Owning a home is a dream that almost all of us have. Whether because you are tired of renting and landlords, or because you just want a place to call your own, buying a home is often the most meaningful purchase you can make. Bad credit should not stand in the way of your dream. Fill out our free short form to contact up to four lenders about your bad credit mortgage today.
Apply Here – Check out our short form – free quote request
If you have experienced bankruptcy or have bad credit, you may believe that
you will not be able to qualify for a mortgage. This is not necessarily true.

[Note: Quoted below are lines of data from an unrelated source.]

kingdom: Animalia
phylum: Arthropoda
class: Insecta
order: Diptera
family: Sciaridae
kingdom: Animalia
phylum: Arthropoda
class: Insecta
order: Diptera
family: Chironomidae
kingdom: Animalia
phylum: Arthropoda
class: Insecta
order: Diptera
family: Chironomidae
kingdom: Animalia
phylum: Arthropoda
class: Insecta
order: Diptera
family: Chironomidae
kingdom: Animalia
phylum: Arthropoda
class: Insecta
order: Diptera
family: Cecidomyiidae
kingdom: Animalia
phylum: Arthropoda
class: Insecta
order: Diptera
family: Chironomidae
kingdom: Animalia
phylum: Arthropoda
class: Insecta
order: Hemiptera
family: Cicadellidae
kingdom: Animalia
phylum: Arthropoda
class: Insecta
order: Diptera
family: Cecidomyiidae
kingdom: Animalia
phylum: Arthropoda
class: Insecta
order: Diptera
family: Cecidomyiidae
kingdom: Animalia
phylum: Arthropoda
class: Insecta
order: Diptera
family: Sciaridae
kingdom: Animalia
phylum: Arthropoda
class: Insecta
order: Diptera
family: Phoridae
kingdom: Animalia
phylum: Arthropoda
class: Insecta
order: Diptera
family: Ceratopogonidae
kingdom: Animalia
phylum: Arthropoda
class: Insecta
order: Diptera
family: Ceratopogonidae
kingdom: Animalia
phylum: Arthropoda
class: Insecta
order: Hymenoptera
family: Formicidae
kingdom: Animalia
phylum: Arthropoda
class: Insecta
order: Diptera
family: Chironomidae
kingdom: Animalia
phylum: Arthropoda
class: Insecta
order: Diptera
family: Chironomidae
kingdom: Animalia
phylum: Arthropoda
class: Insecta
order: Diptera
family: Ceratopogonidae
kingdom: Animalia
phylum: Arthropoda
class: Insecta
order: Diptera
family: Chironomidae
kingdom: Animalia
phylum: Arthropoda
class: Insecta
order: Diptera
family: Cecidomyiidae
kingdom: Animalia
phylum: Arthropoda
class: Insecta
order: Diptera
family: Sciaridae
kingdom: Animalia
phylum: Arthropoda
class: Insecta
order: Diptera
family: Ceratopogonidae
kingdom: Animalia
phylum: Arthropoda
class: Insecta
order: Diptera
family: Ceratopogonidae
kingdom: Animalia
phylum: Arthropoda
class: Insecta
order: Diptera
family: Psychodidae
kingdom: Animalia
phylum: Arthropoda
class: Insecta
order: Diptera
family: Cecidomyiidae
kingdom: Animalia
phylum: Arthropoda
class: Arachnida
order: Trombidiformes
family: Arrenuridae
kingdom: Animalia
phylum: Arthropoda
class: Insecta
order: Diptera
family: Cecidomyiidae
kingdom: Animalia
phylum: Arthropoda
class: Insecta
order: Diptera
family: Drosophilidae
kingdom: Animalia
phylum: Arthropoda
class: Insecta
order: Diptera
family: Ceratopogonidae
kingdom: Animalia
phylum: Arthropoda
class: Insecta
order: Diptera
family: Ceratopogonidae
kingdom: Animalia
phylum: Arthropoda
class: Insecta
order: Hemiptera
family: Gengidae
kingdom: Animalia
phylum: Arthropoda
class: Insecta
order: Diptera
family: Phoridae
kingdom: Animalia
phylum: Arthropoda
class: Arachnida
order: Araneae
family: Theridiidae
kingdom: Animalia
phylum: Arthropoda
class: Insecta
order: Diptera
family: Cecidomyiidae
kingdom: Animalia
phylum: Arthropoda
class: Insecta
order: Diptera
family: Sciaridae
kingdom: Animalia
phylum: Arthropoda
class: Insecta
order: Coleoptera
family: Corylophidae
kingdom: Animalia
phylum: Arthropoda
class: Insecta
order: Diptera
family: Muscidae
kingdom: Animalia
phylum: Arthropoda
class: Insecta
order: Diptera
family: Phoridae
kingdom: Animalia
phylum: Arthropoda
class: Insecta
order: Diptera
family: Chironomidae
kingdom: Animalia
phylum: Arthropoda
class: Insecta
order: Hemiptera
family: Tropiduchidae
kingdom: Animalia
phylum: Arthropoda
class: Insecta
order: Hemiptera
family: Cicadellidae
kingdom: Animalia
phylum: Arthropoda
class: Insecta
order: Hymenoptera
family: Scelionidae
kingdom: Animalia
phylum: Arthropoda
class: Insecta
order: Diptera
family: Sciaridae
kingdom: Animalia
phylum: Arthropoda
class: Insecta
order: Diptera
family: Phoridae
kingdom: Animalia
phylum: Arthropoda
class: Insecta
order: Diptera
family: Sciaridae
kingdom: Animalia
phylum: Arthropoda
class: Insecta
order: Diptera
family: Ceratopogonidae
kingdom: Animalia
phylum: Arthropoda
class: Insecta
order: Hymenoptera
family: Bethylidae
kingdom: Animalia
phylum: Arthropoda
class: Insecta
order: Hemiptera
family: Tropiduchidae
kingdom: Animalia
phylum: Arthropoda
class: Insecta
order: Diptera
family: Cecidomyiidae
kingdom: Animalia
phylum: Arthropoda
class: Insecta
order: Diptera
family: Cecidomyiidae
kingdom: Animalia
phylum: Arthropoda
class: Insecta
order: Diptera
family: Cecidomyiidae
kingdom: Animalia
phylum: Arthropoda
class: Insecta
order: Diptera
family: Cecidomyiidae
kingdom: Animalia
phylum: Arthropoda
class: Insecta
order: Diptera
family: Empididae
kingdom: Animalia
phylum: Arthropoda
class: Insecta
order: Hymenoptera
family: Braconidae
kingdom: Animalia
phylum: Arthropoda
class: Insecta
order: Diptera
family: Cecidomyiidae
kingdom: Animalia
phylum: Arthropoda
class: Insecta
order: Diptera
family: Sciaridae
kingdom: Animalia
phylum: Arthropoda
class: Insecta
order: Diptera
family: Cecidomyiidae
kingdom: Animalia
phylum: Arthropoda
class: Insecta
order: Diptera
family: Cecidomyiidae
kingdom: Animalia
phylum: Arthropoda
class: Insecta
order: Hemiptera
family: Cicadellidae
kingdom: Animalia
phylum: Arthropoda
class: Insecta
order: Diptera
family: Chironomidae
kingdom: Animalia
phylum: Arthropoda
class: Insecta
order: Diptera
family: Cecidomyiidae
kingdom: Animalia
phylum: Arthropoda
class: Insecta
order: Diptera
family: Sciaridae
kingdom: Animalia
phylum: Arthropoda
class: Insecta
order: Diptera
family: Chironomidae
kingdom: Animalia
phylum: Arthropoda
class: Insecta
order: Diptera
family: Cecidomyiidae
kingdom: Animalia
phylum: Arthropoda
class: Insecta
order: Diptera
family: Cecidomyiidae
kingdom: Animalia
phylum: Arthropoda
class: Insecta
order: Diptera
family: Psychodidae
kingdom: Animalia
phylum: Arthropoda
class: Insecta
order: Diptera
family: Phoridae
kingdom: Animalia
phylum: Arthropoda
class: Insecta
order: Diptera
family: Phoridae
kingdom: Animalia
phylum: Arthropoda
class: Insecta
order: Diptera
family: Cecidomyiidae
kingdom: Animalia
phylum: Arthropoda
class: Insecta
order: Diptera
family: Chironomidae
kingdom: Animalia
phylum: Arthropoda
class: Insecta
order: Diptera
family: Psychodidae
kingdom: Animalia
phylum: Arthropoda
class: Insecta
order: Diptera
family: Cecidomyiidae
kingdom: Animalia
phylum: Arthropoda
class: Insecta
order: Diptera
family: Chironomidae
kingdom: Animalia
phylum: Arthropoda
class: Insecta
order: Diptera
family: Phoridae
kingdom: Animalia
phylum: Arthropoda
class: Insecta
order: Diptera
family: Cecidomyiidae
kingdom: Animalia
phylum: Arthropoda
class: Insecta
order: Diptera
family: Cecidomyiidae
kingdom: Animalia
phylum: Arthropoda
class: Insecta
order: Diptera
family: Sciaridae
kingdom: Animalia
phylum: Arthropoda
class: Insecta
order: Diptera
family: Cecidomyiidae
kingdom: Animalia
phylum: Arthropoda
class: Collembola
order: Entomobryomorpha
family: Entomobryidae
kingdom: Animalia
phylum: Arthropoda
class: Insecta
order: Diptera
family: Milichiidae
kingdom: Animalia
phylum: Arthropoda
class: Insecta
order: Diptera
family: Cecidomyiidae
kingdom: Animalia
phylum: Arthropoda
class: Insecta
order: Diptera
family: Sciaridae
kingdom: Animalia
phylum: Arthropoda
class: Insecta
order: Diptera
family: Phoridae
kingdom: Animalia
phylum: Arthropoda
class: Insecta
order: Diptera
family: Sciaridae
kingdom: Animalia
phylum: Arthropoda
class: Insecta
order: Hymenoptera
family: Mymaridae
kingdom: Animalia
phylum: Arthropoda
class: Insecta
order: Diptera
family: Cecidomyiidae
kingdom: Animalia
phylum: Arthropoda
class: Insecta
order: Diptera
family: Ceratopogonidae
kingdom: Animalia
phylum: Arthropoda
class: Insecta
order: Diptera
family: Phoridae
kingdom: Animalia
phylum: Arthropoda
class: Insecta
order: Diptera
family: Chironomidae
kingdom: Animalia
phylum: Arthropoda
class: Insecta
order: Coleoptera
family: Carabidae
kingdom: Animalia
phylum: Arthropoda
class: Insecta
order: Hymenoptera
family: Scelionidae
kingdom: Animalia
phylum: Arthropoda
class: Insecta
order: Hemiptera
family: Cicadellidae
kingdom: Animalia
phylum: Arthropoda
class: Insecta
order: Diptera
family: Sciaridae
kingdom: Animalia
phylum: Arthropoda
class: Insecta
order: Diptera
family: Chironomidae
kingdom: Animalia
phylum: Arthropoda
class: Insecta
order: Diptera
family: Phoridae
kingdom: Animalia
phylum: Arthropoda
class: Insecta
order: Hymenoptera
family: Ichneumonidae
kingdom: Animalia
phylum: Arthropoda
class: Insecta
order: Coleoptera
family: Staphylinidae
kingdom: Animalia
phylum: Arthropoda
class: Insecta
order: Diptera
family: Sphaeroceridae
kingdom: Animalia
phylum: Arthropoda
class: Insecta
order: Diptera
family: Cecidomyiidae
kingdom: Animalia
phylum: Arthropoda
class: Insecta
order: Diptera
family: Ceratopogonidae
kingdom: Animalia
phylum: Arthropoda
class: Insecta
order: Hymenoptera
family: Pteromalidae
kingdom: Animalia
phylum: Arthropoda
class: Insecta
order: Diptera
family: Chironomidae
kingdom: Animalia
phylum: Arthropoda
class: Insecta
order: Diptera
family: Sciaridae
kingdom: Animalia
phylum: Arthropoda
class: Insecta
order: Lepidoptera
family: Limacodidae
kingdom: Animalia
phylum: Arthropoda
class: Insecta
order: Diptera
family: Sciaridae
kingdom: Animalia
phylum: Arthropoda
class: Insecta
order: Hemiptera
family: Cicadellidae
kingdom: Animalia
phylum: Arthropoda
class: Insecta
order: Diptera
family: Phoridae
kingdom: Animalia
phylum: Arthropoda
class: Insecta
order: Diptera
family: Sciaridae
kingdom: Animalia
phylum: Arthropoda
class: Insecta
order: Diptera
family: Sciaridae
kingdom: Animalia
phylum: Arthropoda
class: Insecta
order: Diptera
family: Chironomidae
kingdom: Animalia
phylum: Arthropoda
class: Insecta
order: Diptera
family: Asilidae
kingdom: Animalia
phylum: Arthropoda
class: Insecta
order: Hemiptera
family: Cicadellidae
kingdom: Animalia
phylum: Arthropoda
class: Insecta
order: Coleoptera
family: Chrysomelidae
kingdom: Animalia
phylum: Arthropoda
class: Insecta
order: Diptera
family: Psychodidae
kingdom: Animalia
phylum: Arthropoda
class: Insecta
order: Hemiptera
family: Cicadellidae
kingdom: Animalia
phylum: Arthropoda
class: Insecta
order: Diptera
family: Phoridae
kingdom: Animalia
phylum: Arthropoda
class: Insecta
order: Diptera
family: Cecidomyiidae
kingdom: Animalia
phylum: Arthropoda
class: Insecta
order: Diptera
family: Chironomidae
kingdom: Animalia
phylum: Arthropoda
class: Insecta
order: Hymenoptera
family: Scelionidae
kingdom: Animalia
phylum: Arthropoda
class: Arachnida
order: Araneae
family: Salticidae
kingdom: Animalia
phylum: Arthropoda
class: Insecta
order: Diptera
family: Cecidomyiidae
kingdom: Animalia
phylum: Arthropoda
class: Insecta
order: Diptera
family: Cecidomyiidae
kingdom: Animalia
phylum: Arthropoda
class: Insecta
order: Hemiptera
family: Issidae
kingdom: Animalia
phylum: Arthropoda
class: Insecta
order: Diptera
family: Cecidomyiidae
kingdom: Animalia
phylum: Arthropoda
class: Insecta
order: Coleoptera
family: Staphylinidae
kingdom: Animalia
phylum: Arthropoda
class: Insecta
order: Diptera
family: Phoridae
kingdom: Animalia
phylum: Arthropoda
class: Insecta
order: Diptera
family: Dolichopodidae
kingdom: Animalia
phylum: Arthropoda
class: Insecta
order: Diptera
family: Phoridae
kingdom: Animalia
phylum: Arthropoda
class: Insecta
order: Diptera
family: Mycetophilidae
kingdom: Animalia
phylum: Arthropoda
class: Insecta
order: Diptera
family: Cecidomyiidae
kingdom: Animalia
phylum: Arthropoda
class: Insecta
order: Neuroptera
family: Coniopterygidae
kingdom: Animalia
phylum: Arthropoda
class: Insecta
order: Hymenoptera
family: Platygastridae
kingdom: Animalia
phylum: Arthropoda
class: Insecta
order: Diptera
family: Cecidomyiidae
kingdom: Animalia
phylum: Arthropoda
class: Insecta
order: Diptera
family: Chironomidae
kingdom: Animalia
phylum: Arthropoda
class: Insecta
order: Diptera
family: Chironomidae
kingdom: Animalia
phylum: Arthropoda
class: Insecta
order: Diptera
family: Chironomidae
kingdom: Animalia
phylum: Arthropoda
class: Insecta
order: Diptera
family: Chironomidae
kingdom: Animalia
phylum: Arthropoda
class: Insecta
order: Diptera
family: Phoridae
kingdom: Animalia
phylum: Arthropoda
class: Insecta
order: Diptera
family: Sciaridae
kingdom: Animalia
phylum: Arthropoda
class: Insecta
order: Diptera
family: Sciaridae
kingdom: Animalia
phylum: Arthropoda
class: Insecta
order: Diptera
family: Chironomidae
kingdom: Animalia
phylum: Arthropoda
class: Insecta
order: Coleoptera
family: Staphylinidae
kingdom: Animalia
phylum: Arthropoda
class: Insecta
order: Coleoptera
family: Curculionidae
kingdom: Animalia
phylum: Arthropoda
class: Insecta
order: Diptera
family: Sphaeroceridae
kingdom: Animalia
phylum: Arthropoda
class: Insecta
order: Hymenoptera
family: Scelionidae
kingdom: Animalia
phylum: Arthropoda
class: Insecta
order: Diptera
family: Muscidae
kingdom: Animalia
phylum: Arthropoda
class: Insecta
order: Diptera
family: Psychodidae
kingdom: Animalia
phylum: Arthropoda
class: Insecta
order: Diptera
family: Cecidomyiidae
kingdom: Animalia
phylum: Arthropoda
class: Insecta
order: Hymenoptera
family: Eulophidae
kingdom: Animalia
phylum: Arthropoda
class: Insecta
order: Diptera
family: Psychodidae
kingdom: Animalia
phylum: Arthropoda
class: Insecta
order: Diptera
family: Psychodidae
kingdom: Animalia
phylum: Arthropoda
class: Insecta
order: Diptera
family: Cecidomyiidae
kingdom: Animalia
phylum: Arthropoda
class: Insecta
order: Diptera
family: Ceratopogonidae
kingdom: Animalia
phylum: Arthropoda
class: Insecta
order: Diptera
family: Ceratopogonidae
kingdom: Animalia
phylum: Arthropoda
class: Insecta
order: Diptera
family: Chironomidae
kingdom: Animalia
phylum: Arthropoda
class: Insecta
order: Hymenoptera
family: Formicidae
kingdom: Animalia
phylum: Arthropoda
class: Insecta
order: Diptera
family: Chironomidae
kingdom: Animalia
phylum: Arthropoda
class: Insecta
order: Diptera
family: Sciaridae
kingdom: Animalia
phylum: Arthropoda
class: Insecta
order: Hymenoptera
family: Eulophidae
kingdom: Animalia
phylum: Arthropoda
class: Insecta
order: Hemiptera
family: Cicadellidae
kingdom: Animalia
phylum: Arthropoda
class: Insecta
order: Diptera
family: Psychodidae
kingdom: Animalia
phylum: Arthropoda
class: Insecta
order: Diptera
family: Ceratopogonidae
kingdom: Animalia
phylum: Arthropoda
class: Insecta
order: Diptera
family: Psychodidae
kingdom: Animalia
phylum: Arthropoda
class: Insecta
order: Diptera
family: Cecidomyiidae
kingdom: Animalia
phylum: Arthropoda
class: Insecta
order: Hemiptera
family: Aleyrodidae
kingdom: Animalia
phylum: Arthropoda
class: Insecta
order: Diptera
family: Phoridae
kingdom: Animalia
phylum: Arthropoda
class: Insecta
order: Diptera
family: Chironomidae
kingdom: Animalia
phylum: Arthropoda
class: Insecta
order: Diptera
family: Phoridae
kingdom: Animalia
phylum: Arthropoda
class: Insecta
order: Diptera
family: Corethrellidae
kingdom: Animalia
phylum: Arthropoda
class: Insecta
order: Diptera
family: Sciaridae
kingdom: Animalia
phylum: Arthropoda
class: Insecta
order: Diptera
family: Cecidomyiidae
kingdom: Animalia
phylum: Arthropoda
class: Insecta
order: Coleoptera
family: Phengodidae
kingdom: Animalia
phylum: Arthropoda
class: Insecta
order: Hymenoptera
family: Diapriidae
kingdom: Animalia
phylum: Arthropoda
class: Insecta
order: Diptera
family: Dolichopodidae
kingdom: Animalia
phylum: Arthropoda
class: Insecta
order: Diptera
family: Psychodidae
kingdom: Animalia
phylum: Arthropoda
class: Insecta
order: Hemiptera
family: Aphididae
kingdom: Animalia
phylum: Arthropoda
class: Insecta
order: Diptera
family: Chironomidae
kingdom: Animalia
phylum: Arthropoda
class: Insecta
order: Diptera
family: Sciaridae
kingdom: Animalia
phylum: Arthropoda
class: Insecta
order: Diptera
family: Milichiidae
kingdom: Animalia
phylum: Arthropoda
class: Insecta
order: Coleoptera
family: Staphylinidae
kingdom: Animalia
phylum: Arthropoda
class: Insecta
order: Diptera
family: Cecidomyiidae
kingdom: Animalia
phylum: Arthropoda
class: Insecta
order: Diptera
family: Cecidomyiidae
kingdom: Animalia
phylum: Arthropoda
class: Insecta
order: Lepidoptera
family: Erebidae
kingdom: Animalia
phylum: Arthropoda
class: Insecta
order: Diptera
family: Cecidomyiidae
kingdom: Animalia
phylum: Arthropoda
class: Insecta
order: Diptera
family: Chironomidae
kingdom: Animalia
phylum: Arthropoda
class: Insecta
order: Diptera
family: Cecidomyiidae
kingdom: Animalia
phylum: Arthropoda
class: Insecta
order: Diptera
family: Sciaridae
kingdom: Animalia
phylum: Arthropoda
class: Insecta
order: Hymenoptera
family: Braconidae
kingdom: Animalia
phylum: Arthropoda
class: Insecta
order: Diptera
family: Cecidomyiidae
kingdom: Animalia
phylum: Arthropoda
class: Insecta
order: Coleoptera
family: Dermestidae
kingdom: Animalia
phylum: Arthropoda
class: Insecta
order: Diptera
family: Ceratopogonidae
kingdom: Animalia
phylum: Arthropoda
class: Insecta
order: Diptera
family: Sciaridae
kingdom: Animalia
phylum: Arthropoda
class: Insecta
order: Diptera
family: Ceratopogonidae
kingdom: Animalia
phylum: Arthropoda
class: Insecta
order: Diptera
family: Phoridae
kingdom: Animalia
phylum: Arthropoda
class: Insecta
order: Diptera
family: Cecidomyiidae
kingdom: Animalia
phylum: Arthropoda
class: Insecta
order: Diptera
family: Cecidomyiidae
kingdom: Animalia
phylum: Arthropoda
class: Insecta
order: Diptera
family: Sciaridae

There are many loans available that make it easier than ever to qualify for
a mortgage. For example:
- Federal Housing Administration (FHA) insured mortgage
- Veterans Administration (VA) insured mortgage
- Adjustable rate mortgages
- Secured loans
Secured loans, or loans that use a home or automobile as collateral, can help those with bad credit qualify for a loan because, like the insurance provided with FHA loans, this type of loan reduces the amount of risk to the lender. The benefit of this reduced risk is passed on to you through lower interest rates.
Adjustable rates have more lenient qualifying criteria than fixed rate mortgages. Fixed rate mortgages have a constant interest rate that does not change throughout the life of the loan, ensuring that your monthly payments remain the same from start to finish. An adjustable rate does not have the same security, but relaxed qualifying standards and low introductory interest rates make this type of loan worth certain risks, especially if you are having a hard time qualifying for a fixed rate mortgage. If interest rate indexes drop over the years or if you plan on moving within five to seven years, an adjustable rate loan can save you money. There is a risk that interest rates will rise, but adjustable rate loans come with rate caps to minimize this risk.